### EXERCISE 1
Could you quote the keypoint similarity passage, beginning at the words "- The smallest" and stopping after "the camera lens."?
### EXERCISE 2
Answer these questions from the keypoint similarity passage:
(a) What is the scaling factor s the square root of?
(b) What std value does the table give for left_hip?
(c) Which value of v_i means an occluded keypoint?

(GIVEN PASSAGE begins)

Calculating Keypoint Similarity ( $ks$ )

$$ \large ks(\hat\theta_i^{(p)}, \theta_i^{(p)}) = e^{-\frac{||\hat\theta_i^{(p)} - \theta_i^{(p)}||^2_2}{2s^2k^2_i}} $$

$ks$ is measured for each keypoint $i$ on each person $p$ by finding the L2 norm between the predicted ( $\hat{\theta}$ ) and the ground truth ( $\theta$ ) coordinate values. ( $\theta$ ) is the mean annotation value
$s$ is the scaling factor - the square root of the object segment area, which is the area of each individual bounding box. This is for scale invariance between each person detected.
- Why do we need scale invariance?
- The smallest unit of length in a digital image is a pixel. However, the area each pixel represents in an image differs. A pixel far in the background of an image represents a larger area than a pixel of something close the camera lens.
- Therefore, a variance by one pixel should be more significant for the keypoints of person in the background of an image versus a person close to the camera.
$k_i$ is the standard deviation from the keypoint annotators, specific to each keypoint $i$
- The values for $k_i$ are in the table below. Most were calculated by the MS COCO team as the original annotators. The last 6 keypoints representing foot locations are assumed to have similar variance to wrists, as gathering more accurate values would require running a study with annotators based on where they place the markers.

keypoint	std
nose	0.26
left_eye	0.25
right_eye	0.25
left_ear	0.35
right_ear	0.35
left_shoulder	0.79
right_shoulder	0.79
left_elbow	0.72
right_elbow	0.72
left_wrist	0.62
right_wrist	0.62
left_hip	1.07
right_hip	1.07
left_knee	0.87
right_knee	0.87
left_ankle	0.89
right_ankle	0.89
left_big_toe	0.62
left_small_toe	0.62
left_heel	0.62
right_big_toe	0.62
right_small_toe	0.62
right_heel	0.62

Euler's number and the negative exponentiation are used to normalise values between 0 and 1

Calculating $OKS$

To find the final $OKS$ score, we take the average keypoint similarity scores for each person $p$ for all visible keypoints ( $v_i$ > 0 where $v_i=1$ means occluded keypoint, $v_i=2$ means visible keypoint, $\delta$ function returns 1 if $v_i > 0$ )

(GIVEN PASSAGE ends)
(EXTRACTED RECORDS begins)

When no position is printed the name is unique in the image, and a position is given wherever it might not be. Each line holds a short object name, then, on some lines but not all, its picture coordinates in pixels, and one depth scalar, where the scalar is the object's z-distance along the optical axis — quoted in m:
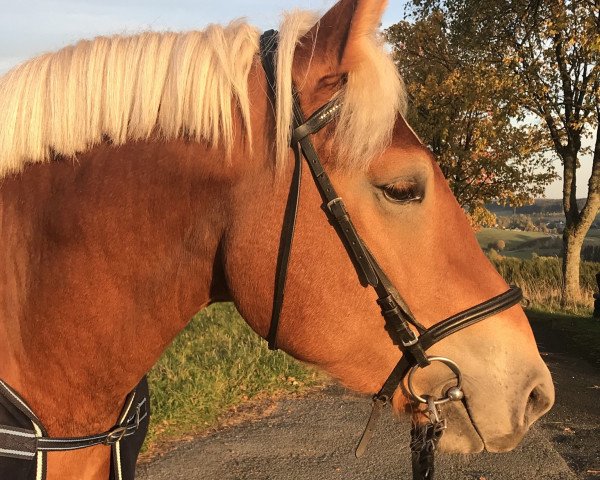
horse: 1.64
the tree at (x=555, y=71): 12.66
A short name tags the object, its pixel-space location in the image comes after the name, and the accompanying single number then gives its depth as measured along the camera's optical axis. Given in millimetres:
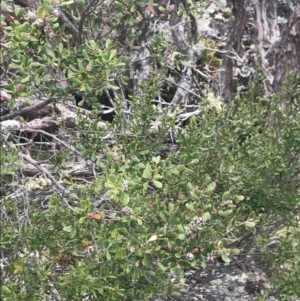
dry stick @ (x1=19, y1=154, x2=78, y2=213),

(EXTRACTED RECORDS ends)

### TASK RESULT 1
- The smallest unit of length in a digital image is a pixel. However, the area each pixel represents in an image differs. A pixel far in the background of an image represents a larger area than a pixel of something close the camera lens.

### TASK RESULT 2
(a) The object segment area, which is the area of each individual bounding box.
(b) 1.07
(c) 1